O’Donnell [family name]

Dictionary of National Biography lists:-

  • John Francis O’Donnell [see infra].
  • Calvagh O’Donnell (d.1566), lord of Tyrconnel, son of Manus, claimed leadership 1547, reconciled to his father by lord-deputy 1549, removed to Scotland and returned with assistance 155, captured and usurped father, reconciled to English, 1558, surprised and captured by Shane O’Neill 1561, released 1594, solicited help from Elizabeth in London, returned and restored by Sir Henry Sidney 1566; Hugh Balldearg (d.1704), soldier of fortune, property in Spain raised 10,000 men for Tyrconnel, quarrelled, joined Williamites, and contrib. to fall of Sligo, fought for Austria, became major-gen. in Spanish Army; Hugh Roe O’Donnell [see infra].
  • Hugh O’Donnell, aka Hugh Roe O’Donnell, or Red Hugh O’Donnell (?1571-1602) [see infra].
  • Manus O’Donnell (d.1564), lord of Tyrconnel, deputy-gov. of Tyrconnel, 1510, forced into alliance with O’Neill by quarrels with his brothers, chief 1537, invaded Pale with O’Neill 1539, routed and submitted 1541, released brothers at wish of St Leger 1542, attacked by Calvagh O’Donnell 1548 [as above], built castle of Portnatrynod where the Life of St Columcille was completed under his direction.
  • Mary Stuart O’Donnell (fl.1632), dg.

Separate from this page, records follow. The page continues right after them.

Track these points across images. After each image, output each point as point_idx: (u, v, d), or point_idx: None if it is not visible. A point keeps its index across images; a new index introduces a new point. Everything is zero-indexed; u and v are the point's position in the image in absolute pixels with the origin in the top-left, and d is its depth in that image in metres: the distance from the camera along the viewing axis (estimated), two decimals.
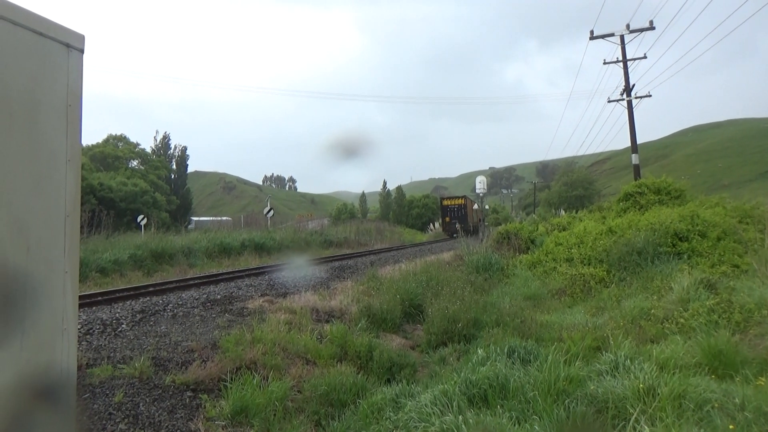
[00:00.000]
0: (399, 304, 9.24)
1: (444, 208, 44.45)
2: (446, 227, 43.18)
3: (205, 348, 6.43)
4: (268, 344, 6.48)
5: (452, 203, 44.35)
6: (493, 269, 13.16)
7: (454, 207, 43.70)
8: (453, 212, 43.44)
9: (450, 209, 43.79)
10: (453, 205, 43.97)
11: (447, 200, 45.51)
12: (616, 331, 6.51)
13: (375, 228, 41.43)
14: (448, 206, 44.05)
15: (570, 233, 15.06)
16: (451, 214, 43.46)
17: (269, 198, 42.34)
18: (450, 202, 44.86)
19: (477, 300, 9.39)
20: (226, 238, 21.87)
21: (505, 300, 9.67)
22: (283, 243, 24.20)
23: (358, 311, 8.77)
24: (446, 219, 43.78)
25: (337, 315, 8.73)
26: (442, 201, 45.83)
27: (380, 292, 10.07)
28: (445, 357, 7.19)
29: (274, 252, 22.70)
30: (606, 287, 10.39)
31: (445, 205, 44.41)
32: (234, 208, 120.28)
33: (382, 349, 7.10)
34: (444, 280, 10.80)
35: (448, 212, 43.85)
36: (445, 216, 44.18)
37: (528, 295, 10.37)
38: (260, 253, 21.86)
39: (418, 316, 9.34)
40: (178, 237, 21.68)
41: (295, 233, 27.63)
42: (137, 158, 56.85)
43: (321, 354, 6.75)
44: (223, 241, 21.00)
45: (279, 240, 24.27)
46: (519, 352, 5.84)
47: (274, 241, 23.82)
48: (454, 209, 43.55)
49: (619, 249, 11.60)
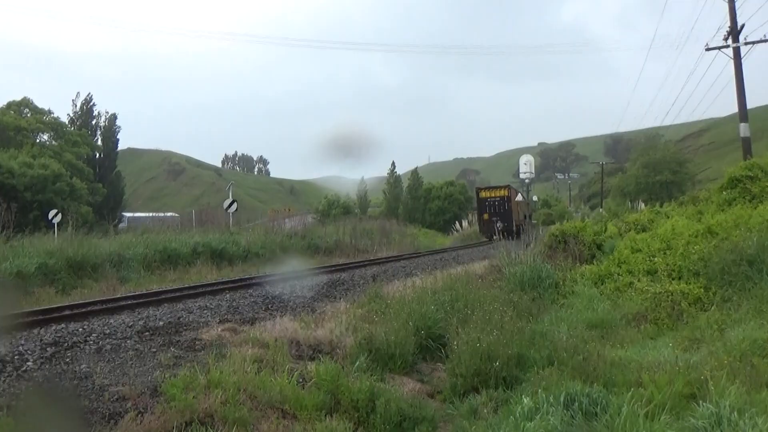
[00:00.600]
0: (412, 335, 9.31)
1: (481, 202, 44.74)
2: (484, 227, 43.50)
3: (142, 395, 6.52)
4: (229, 390, 6.57)
5: (492, 195, 44.47)
6: (543, 285, 13.21)
7: (494, 200, 43.92)
8: (493, 207, 43.67)
9: (489, 203, 44.03)
10: (493, 198, 44.16)
11: (485, 191, 45.73)
12: (717, 372, 6.55)
13: (379, 228, 41.22)
14: (487, 200, 44.29)
15: (652, 235, 15.03)
16: (491, 210, 43.69)
17: (231, 186, 40.70)
18: (489, 193, 45.02)
19: (521, 328, 9.45)
20: (172, 242, 21.94)
21: (561, 328, 9.72)
22: (251, 249, 24.21)
23: (356, 344, 8.85)
24: (484, 216, 44.05)
25: (326, 350, 8.83)
26: (479, 192, 46.10)
27: (386, 317, 10.09)
28: (476, 408, 7.24)
29: (239, 261, 22.76)
30: (703, 311, 10.43)
31: (483, 198, 44.66)
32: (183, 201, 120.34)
33: (388, 397, 7.18)
34: (475, 301, 10.83)
35: (486, 207, 44.12)
36: (482, 212, 44.47)
37: (593, 322, 10.43)
38: (219, 262, 21.95)
39: (439, 352, 9.43)
40: (105, 240, 21.67)
41: (267, 235, 27.63)
42: (49, 131, 57.25)
43: (303, 403, 6.83)
44: (167, 247, 21.08)
45: (245, 245, 24.36)
46: (581, 402, 5.86)
47: (239, 247, 23.91)
48: (494, 203, 43.75)
49: (722, 257, 11.58)
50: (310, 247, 28.80)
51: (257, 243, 25.26)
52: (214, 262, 21.74)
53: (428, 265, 20.79)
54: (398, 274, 18.19)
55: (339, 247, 31.11)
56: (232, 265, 22.20)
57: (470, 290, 11.71)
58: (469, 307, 10.39)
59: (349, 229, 35.95)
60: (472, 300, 10.93)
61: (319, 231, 34.82)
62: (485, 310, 10.09)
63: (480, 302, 10.66)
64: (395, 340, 8.81)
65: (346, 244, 32.08)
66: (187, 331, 9.67)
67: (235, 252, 23.43)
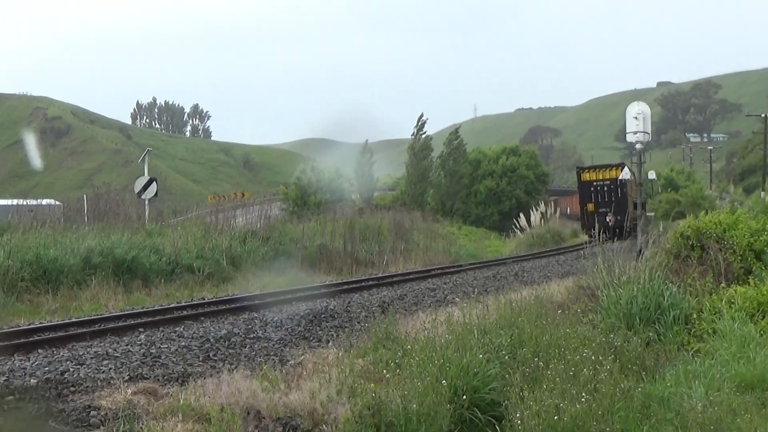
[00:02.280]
0: (447, 401, 7.47)
1: (584, 186, 37.40)
2: (588, 221, 35.85)
3: None
4: None
5: (600, 178, 37.03)
6: (665, 320, 10.70)
7: (602, 185, 36.61)
8: (601, 194, 36.52)
9: (596, 189, 36.68)
10: (601, 182, 36.76)
11: (590, 172, 38.59)
12: None
13: (392, 225, 30.29)
14: (593, 183, 37.06)
15: None
16: (597, 198, 36.41)
17: (148, 156, 29.14)
18: (595, 175, 37.61)
19: (628, 391, 7.81)
20: (50, 247, 15.79)
21: (695, 391, 7.93)
22: (181, 260, 17.93)
23: (354, 417, 7.24)
24: (588, 207, 37.05)
25: (305, 426, 7.34)
26: (581, 174, 38.75)
27: (404, 372, 8.22)
28: None
29: (160, 280, 16.91)
30: None
31: (587, 182, 37.25)
32: (68, 179, 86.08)
33: None
34: (552, 346, 8.73)
35: (591, 194, 36.87)
36: (585, 201, 37.36)
37: (749, 381, 8.39)
38: (128, 282, 16.13)
39: (491, 428, 7.67)
40: None
41: (206, 237, 20.50)
42: None
43: None
44: (41, 256, 15.12)
45: (170, 253, 17.97)
46: None
47: (160, 257, 17.59)
48: (602, 189, 36.42)
49: None
50: (277, 256, 21.34)
51: (190, 250, 18.69)
52: (119, 280, 16.03)
53: (474, 285, 16.90)
54: (424, 302, 14.70)
55: (326, 257, 23.09)
56: (150, 286, 16.56)
57: (544, 328, 9.53)
58: (541, 356, 8.51)
59: (342, 227, 26.68)
60: (547, 344, 8.85)
61: (292, 229, 26.16)
62: (568, 360, 8.23)
63: (560, 348, 8.76)
64: (419, 411, 7.21)
65: (337, 251, 24.02)
66: (77, 394, 7.73)
67: (155, 265, 17.11)
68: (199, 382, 8.01)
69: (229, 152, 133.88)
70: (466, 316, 10.17)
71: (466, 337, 9.02)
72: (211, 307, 13.66)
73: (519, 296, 12.26)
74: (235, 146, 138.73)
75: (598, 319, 10.97)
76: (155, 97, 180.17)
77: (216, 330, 11.40)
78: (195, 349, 10.10)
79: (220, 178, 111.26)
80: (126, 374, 8.47)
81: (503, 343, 8.99)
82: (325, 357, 9.41)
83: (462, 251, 32.57)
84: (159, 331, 11.42)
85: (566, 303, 12.23)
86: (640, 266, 12.28)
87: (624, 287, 11.36)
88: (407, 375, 8.07)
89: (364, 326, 11.87)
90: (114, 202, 24.95)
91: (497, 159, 55.76)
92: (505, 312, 10.46)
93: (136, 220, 23.79)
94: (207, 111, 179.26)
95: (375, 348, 9.66)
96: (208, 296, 15.54)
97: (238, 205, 31.31)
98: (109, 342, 10.58)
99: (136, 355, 9.65)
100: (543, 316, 10.23)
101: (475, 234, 47.29)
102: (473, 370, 8.04)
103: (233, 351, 10.03)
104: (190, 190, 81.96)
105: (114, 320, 12.43)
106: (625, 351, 9.26)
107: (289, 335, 11.39)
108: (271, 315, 12.97)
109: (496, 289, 15.25)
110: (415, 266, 24.24)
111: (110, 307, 14.30)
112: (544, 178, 60.51)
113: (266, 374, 8.39)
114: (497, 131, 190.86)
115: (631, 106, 20.40)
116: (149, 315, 12.88)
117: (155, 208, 27.51)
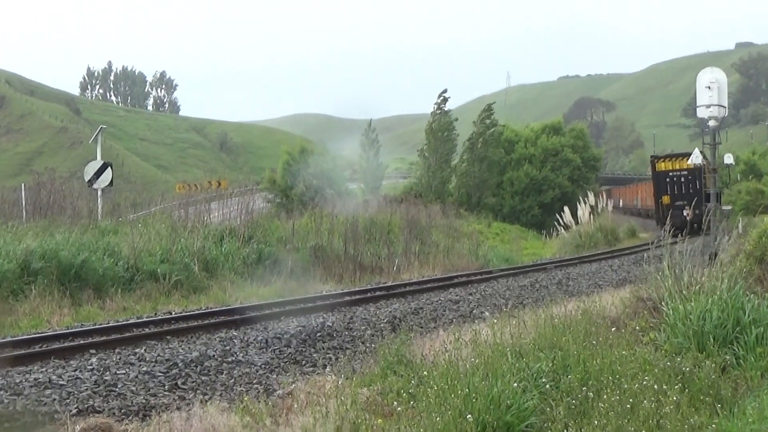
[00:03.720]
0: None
1: (660, 177, 36.49)
2: (663, 214, 34.44)
3: None
4: None
5: (677, 167, 35.96)
6: (745, 339, 9.35)
7: (679, 175, 36.00)
8: (678, 185, 35.63)
9: (672, 180, 35.91)
10: (678, 172, 35.87)
11: (665, 161, 37.95)
12: None
13: (405, 219, 27.45)
14: (669, 174, 36.21)
15: None
16: (673, 190, 35.73)
17: (101, 134, 25.73)
18: (671, 164, 36.64)
19: (699, 428, 7.01)
20: None
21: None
22: (142, 265, 15.89)
23: None
24: (663, 199, 36.52)
25: None
26: (656, 163, 37.54)
27: (420, 404, 7.45)
28: None
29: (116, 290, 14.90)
30: None
31: (662, 172, 36.49)
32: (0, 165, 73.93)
33: None
34: (604, 372, 7.80)
35: (667, 185, 36.04)
36: (661, 192, 36.11)
37: None
38: (77, 292, 14.34)
39: None
40: None
41: (173, 237, 18.01)
42: None
43: None
44: None
45: (129, 256, 15.92)
46: None
47: (116, 260, 15.53)
48: (679, 180, 35.57)
49: None
50: (261, 259, 19.00)
51: (154, 252, 16.62)
52: (65, 290, 14.23)
53: (506, 297, 15.47)
54: (444, 317, 13.35)
55: (322, 261, 20.74)
56: (104, 297, 14.65)
57: (594, 350, 8.35)
58: (591, 385, 7.53)
59: (342, 224, 23.94)
60: (598, 370, 7.88)
61: (280, 227, 23.62)
62: (624, 390, 7.31)
63: (614, 374, 7.77)
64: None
65: (336, 253, 21.56)
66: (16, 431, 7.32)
67: (110, 271, 15.01)
68: (164, 417, 7.42)
69: (202, 131, 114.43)
70: (497, 335, 9.02)
71: (497, 361, 7.93)
72: (180, 324, 12.05)
73: (563, 310, 11.02)
74: (210, 123, 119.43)
75: (661, 338, 9.72)
76: (110, 62, 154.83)
77: (185, 352, 10.13)
78: (159, 375, 9.03)
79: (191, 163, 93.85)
80: (74, 407, 7.75)
81: (543, 368, 7.90)
82: (321, 385, 8.56)
83: (492, 254, 29.27)
84: (115, 354, 10.10)
85: (622, 318, 11.03)
86: (715, 273, 10.96)
87: (694, 299, 10.09)
88: (423, 408, 7.11)
89: (369, 347, 10.82)
90: (59, 192, 21.91)
91: (535, 138, 48.05)
92: (546, 330, 9.34)
93: (87, 216, 20.89)
94: (174, 80, 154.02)
95: (383, 374, 8.69)
96: (175, 310, 13.80)
97: (214, 196, 28.10)
98: (52, 367, 9.30)
99: (86, 383, 8.57)
100: (593, 335, 9.08)
101: (509, 232, 41.96)
102: (506, 401, 6.99)
103: (207, 378, 9.04)
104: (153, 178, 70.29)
105: (59, 339, 10.97)
106: (695, 378, 8.10)
107: (276, 358, 10.34)
108: (254, 333, 11.57)
109: (534, 302, 13.94)
110: (434, 273, 21.89)
111: (54, 324, 12.62)
112: (594, 162, 52.52)
113: (248, 407, 7.60)
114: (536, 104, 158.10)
115: (703, 73, 17.65)
116: (102, 333, 11.35)
117: (110, 201, 24.99)
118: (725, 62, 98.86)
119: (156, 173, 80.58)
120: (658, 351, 8.97)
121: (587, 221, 35.78)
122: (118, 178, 27.34)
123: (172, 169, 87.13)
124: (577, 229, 35.55)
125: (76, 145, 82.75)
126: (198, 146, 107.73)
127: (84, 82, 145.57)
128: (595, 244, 33.43)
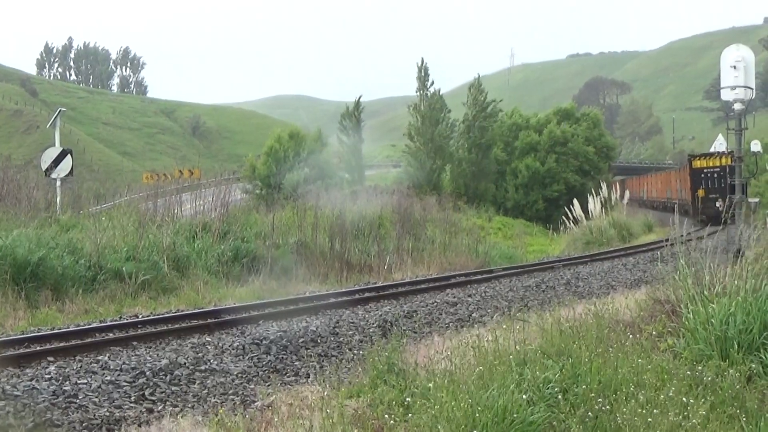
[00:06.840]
0: None
1: (696, 174, 39.17)
2: (700, 207, 38.79)
3: None
4: None
5: (711, 165, 38.46)
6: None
7: (713, 172, 38.40)
8: (712, 180, 38.06)
9: (707, 175, 38.42)
10: (712, 169, 38.65)
11: (700, 160, 40.28)
12: None
13: (397, 214, 26.01)
14: (704, 170, 38.72)
15: None
16: (707, 185, 38.21)
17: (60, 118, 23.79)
18: (706, 162, 39.24)
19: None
20: None
21: None
22: (106, 263, 14.96)
23: None
24: (699, 192, 38.95)
25: None
26: (692, 161, 40.26)
27: (414, 418, 6.98)
28: None
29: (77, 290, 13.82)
30: None
31: (698, 169, 39.10)
32: None
33: None
34: (619, 382, 7.40)
35: (702, 180, 38.63)
36: (696, 186, 38.82)
37: None
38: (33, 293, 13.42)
39: None
40: None
41: (141, 232, 16.94)
42: None
43: None
44: None
45: (91, 253, 14.90)
46: None
47: (77, 258, 14.61)
48: (713, 175, 38.00)
49: None
50: (238, 257, 18.13)
51: (119, 249, 15.66)
52: (20, 291, 13.33)
53: (509, 299, 14.93)
54: (440, 321, 12.89)
55: (306, 258, 20.07)
56: (63, 298, 13.78)
57: (606, 357, 7.93)
58: (605, 396, 7.08)
59: (328, 218, 22.62)
60: (610, 380, 7.49)
61: (259, 221, 22.46)
62: (641, 403, 6.82)
63: (629, 385, 7.38)
64: None
65: (321, 250, 20.50)
66: None
67: (70, 270, 14.12)
68: (130, 431, 7.32)
69: (173, 114, 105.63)
70: (499, 341, 8.38)
71: (498, 370, 7.49)
72: (148, 328, 11.31)
73: (572, 314, 10.40)
74: (181, 106, 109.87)
75: (680, 344, 9.08)
76: (71, 38, 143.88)
77: (154, 360, 9.49)
78: (125, 385, 8.52)
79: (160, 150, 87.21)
80: (30, 420, 7.38)
81: (551, 377, 7.37)
82: (304, 397, 8.12)
83: (493, 251, 27.89)
84: (75, 361, 9.44)
85: (637, 323, 10.40)
86: (740, 272, 10.27)
87: (717, 301, 9.41)
88: (418, 421, 6.71)
89: (357, 355, 10.27)
90: (13, 182, 20.41)
91: (543, 124, 44.49)
92: (554, 335, 8.77)
93: (44, 208, 19.35)
94: (141, 57, 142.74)
95: (373, 384, 8.05)
96: (143, 313, 12.92)
97: (185, 187, 26.61)
98: (6, 376, 8.63)
99: (43, 393, 8.07)
100: (606, 341, 8.50)
101: (512, 228, 39.72)
102: (510, 415, 6.59)
103: (177, 388, 8.59)
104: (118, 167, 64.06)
105: (13, 346, 10.27)
106: (717, 388, 7.63)
107: (254, 367, 9.82)
108: (229, 339, 10.91)
109: (540, 304, 13.32)
110: (429, 272, 20.90)
111: (8, 328, 11.85)
112: (608, 152, 49.10)
113: (223, 420, 7.24)
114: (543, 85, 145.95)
115: (728, 51, 16.07)
116: (62, 338, 10.64)
117: (71, 191, 22.97)
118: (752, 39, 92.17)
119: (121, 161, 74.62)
120: (676, 359, 8.52)
121: (599, 216, 34.08)
122: (79, 167, 25.48)
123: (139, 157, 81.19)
124: (588, 225, 33.72)
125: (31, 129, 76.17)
126: (167, 131, 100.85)
127: (41, 59, 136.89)
128: (607, 240, 31.83)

Rory O’Donnell, escaped from her grandmother in male clothing, suspected at Bristol, reached Brussels, continued adventures as a man, m. O’Gallagher.
  • Sir Niall Garv O’Donnell (1569-1626), gs. of Calvagh; opposed his cousin Owen Roe as chief, promised Tyrconnel by Dowcra 1600, took Lifford and Donegal from his O’Neill, and opposed Cahir O’Dogherty as lord of Inisowen, causing himself to be inaugurated chief 1602, pardoned in London, and arrested for complicity in O’Dogherty’s rebellion 1608, not convicted by jury, died in Tower.
  • Rory O’Donnell (1575-1608), first earl of Tyrconnel, gs. of Manus, br. of Owen Roe, chief figure after flight of earls 1602, created earl 1603, granted Donegal 1604, aimed at independence and divulged plan to seize Dublin to Richard Nugent, and left Ireland on finding his speeches were known 1607, landed in France with Earl of Tyrone and others 1607, travelled to Brussels and Louvain, and finally to Rome, where he was well received but died of fever, put religious disabilities foremost in statement of grievances, cleared the way for Ulster settlement by his flight.